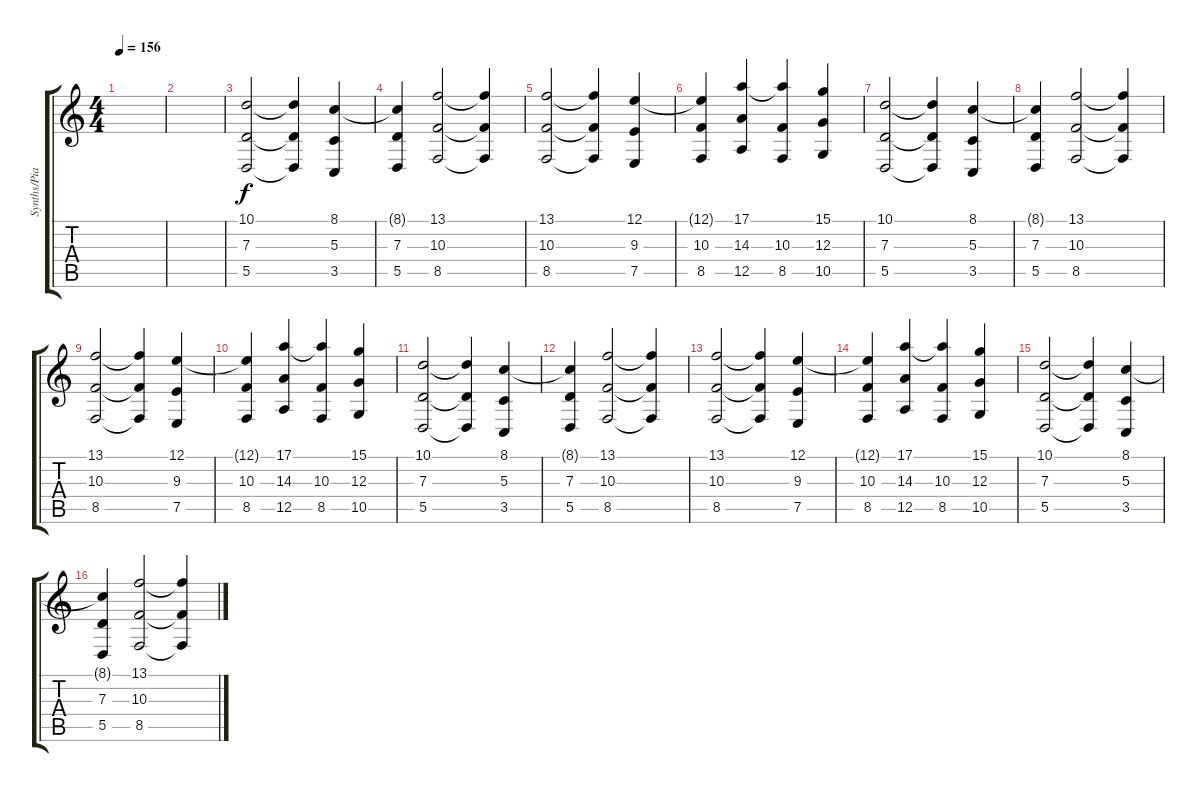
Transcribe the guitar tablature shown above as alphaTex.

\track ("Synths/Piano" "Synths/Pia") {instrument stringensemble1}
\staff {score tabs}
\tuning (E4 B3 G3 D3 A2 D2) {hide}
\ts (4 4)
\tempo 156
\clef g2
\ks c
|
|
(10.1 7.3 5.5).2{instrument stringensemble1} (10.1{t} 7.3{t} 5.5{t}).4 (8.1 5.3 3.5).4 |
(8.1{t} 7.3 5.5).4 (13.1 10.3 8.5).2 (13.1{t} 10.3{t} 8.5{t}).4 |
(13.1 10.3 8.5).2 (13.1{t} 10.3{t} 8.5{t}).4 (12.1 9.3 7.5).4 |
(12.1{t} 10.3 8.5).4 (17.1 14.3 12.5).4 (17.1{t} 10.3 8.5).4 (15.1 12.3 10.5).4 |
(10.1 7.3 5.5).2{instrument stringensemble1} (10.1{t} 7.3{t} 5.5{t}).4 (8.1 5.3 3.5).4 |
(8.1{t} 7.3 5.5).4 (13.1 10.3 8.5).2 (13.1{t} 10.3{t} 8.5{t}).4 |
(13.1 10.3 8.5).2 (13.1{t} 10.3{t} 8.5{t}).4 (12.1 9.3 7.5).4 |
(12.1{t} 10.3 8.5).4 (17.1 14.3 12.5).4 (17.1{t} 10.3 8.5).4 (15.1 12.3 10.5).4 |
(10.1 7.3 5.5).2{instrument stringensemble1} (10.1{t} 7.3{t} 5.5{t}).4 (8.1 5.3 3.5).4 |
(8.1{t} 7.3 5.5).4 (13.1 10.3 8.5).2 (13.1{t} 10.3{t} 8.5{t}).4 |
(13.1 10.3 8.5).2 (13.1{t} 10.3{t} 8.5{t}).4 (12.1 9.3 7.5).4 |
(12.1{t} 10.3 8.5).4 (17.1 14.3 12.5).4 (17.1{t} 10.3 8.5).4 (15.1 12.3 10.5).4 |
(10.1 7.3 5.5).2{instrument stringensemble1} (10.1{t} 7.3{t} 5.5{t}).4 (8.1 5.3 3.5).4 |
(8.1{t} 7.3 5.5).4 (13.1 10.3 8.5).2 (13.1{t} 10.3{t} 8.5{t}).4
* * *
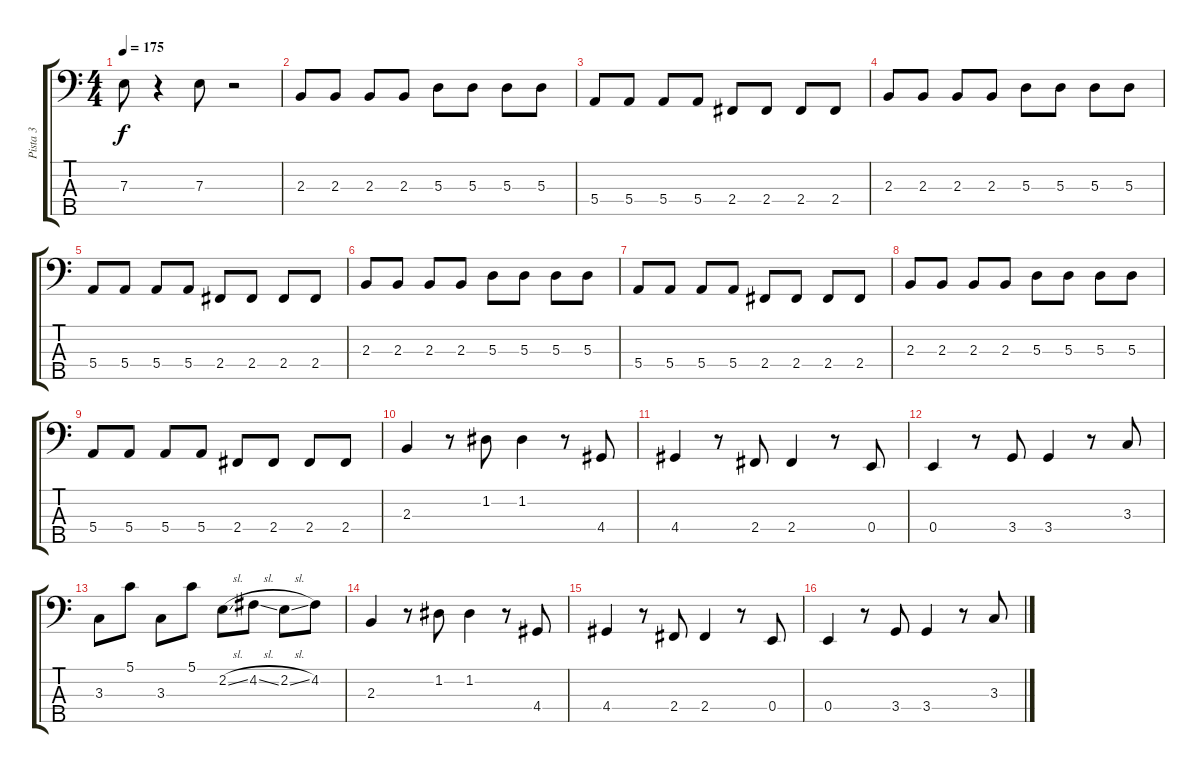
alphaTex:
...
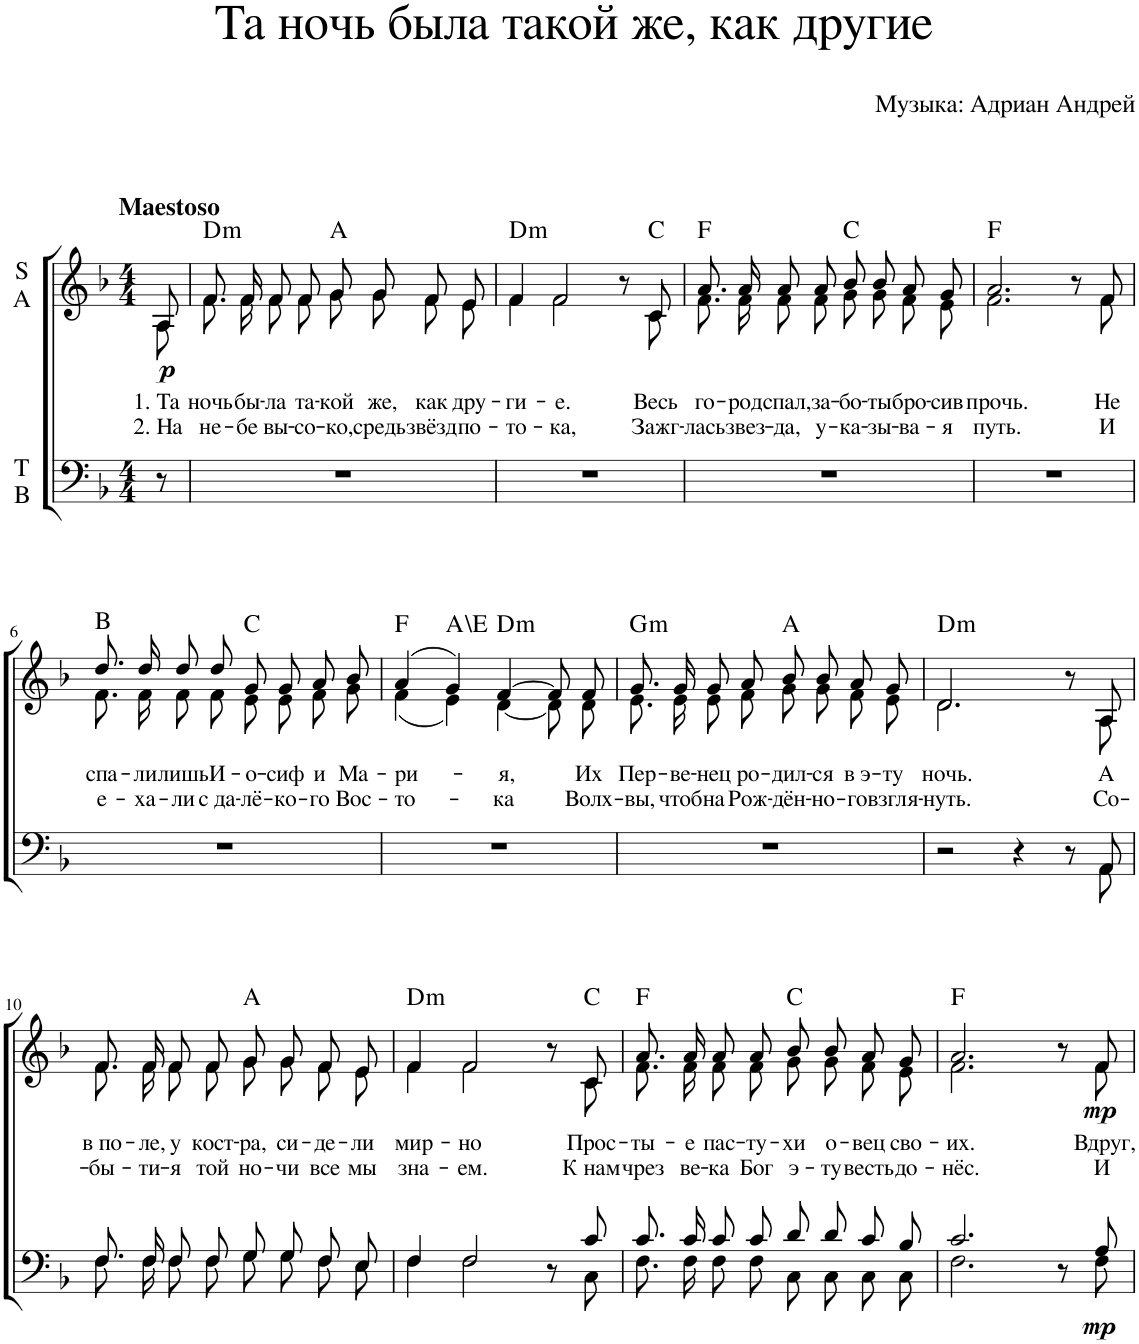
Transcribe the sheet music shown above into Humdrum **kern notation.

» What you will do:
Identify and copy every line above that contains the string "alphaTex". Case counts, so a line only matches if the capitalization is the same.

» Solution to this exercise:
Transcribe the guitar tablature shown above as alphaTex.
alphaTex:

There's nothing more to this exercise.